Mrs. Bush’s appeal, however appealing, is not likely to inform the debate ahead.  Almost all public issues tend to be politicized. The rule shouldn’t be strictly applied, but it is generally so that liberals, whose party is Democratic, tend to permissive alternatives.  In the debate on Prohibition, which was passed with overwhelming popular endorsement in 1917, the anti-liquor forces were associated with that part of America on the warpath against sinful practices. It was a decade before liberals consolidated their position in favor of repeal, as urged by Franklin Delano Roosevelt. It is an item of minor historical interest that the repeal of the 18th amendment zipped through the state legislatures faster than any other in constitutional history. But those who wish to make a libertarian point against the amendment currently proposed have got to grope for appropriate language, which doesn’t come readily to mind.

 

Because the point at issue has to do not exclusively with connubial relations, but with the sanctions that are visited by the state on connubial unions.

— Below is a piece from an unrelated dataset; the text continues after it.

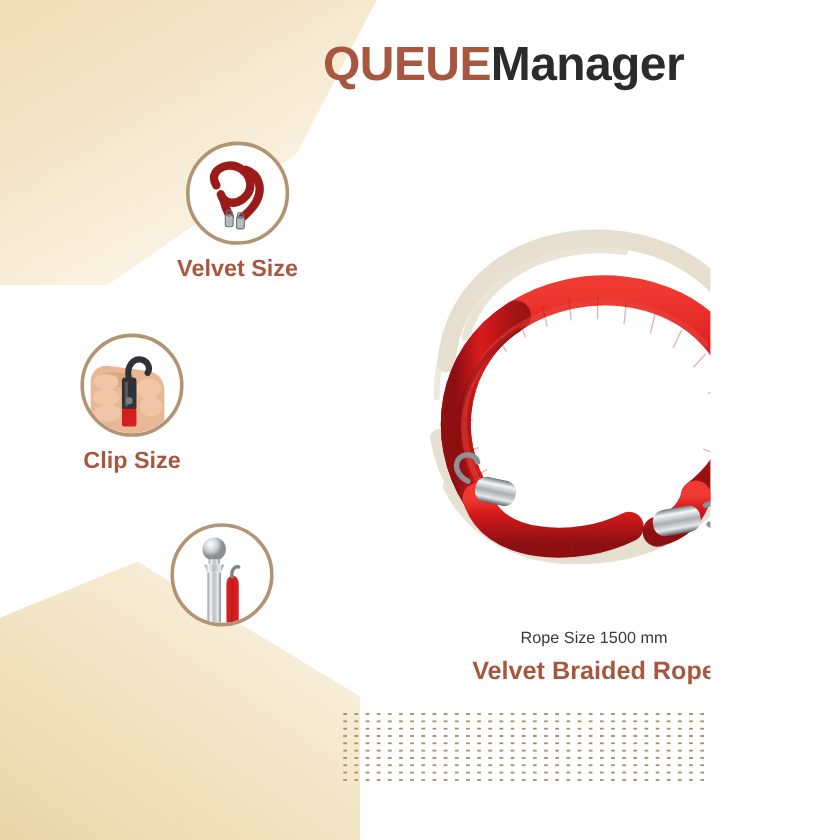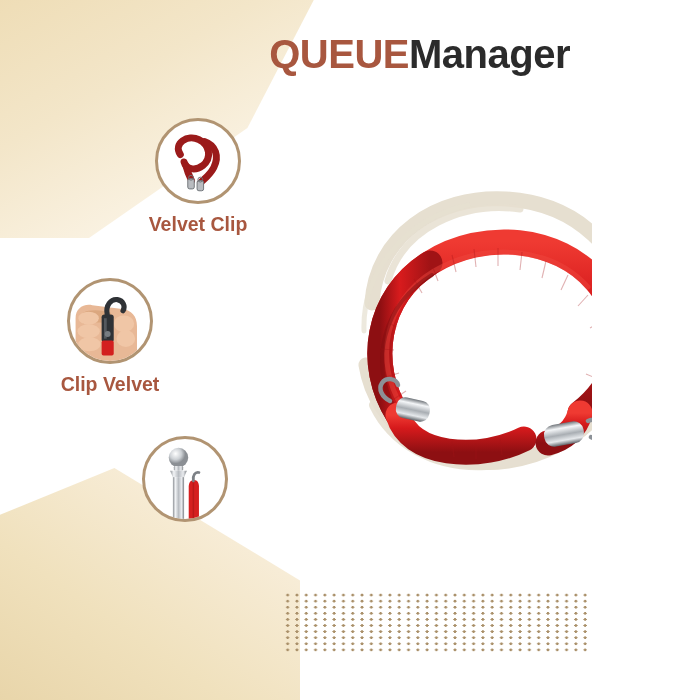"Velvet Clip" div.feature-label { text: Clip -> Size }
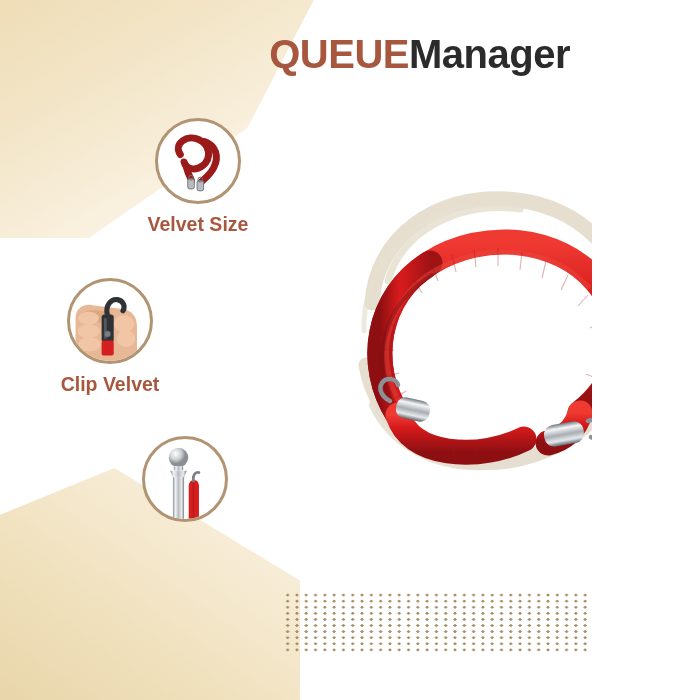"Clip Velvet" div.feature-label { text: Velvet -> Size }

It is one thing for a state to decree that a man cannot have sexual relations with another man–such an intrusion attempts prohibitions which are blissfully unenforceable.

 

What the Supreme Court ruled in Lawrence v. Texas (2003) was that sodomy is protected under the 14th Amendment. It did not rule that the state of Texas was required to enshrine homosexual unions as “marriages.”

 

The making of civil laws is a political enterprise. States have differed over the years on what it is that is required in order to qualify for a marriage license. The most obvious differences have had to do with age. Others require variable lengths of time between the filing of an application and the issuance of a license. Some have differing health requirements.

 

It is important to stress the point made by the president in advancing his defense of the marriage act.  Sure, it has moral implications, but there is more to the amendment than that. What it seeks to do is to guard the right of individual states to devise their own requirements in the matter of marriage. We know that contemporary interpretations of the authority of the courts have had the effect of nullifying state authority in the matter. Already in Massachusetts, the highest state court has ruled that a law defining marriage conflicts with what amounts to state constitutional rights. It is the point here that in an age of judicial activism, we have in effect the nullification of state laws. No case challenging a state law affirming the traditional understanding of marriage has yet come before the Supreme Court. But there is no reason to bet that when faced with such a law, that Court will deny itself the authority to override states that affirm traditional distinctions.

 

It is a pity that more time is not given to the constitutional question of state vs. federal authority. The reason for this has to do with the tendency of the Supreme Court in past decades to set itself up as a moral tribunal for the entire country. That superordination of the judiciary can’t be coped with except by a constitutional asseveration, and the only way to do this is by an amendment.

 

On the matter of how this will play politically, we have as the major contender, of course, the gay lobby. It is asking individual states to extend to homosexual unions the same accommodations it makes to marriages. That is a direct challenge to traditional assumptions. If a demand were made merely to extend identical protections to gay unions in matters of tax or inheritance, the issue could be negotiated without fearing to step on judicial toes.

 

As it works out, the Democratic party will almost certainly associate itself with the opposition to the amendment–pleading individual “rights.”  Whether Mr. Bush can succeed in bringing proper attention to the real issues at stake is, unhappily, bound up in the question of the prestige he now has, diminished by matters that do not affect the reasoning of his appeal for a constitutional amendment.